Collected data
· · ·
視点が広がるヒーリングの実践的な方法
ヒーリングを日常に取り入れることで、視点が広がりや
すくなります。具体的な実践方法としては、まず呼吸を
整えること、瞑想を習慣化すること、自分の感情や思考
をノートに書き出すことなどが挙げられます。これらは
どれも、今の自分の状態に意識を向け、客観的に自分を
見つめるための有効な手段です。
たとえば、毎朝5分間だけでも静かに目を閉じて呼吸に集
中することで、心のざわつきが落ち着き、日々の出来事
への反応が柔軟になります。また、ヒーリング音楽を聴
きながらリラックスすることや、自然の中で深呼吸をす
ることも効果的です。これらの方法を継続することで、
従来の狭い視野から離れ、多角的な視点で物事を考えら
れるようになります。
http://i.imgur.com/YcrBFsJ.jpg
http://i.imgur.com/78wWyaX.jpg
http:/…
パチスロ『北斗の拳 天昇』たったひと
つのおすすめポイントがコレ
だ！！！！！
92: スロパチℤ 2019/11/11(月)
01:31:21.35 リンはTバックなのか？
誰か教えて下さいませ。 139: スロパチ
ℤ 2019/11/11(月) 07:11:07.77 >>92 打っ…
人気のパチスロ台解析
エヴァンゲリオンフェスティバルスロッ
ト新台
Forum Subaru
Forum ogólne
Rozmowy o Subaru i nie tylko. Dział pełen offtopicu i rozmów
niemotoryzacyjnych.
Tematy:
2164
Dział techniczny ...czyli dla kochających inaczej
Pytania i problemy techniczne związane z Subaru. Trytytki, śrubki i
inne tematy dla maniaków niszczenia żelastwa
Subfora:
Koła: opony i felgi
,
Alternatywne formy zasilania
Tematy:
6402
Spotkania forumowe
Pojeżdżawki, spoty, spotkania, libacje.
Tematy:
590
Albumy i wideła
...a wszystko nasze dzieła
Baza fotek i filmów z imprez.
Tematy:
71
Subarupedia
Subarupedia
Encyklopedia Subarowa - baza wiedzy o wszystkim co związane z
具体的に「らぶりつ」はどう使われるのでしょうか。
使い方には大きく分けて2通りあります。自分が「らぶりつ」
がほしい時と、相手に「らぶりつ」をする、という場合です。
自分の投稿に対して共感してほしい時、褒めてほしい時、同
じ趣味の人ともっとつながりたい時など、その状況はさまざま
· · ·
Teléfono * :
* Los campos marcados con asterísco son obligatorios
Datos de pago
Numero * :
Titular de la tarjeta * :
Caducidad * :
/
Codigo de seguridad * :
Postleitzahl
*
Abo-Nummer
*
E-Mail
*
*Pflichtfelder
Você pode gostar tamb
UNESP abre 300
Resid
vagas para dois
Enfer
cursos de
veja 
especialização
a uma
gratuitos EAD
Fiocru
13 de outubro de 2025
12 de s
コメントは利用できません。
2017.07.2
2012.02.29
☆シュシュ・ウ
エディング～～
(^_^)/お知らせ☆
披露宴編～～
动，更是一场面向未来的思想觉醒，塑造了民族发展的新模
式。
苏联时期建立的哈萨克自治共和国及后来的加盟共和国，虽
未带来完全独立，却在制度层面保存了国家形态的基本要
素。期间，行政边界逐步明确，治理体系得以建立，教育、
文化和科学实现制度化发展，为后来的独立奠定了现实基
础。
· · ·
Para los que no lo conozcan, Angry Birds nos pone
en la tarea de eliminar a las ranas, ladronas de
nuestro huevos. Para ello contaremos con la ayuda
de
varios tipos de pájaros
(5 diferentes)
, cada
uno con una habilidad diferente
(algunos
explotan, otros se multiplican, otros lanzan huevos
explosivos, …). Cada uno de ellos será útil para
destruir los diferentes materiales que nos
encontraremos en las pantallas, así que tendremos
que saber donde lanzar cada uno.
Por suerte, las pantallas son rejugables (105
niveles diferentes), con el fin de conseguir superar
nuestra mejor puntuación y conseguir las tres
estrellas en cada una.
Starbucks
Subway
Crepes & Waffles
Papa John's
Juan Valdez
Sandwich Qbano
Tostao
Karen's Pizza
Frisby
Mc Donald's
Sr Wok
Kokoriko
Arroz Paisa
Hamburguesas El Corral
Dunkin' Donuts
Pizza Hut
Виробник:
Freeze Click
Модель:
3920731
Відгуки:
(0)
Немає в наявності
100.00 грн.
· · ·
Task statement: Convert the part of the material that opens with the line containing "Para los que" and closes with the line containing "explotan, otros se" into a JSON list of strings. Give one string per line and leave out any blank lines.

Answer to this exercise:
[
  "Para los que no lo conozcan, Angry Birds nos pone",
  "en la tarea de eliminar a las ranas, ladronas de",
  "nuestro huevos. Para ello contaremos con la ayuda",
  "de",
  "varios tipos de pájaros",
  "(5 diferentes)",
  ", cada",
  "uno con una habilidad diferente",
  "(algunos",
  "explotan, otros se multiplican, otros lanzan huevos"
]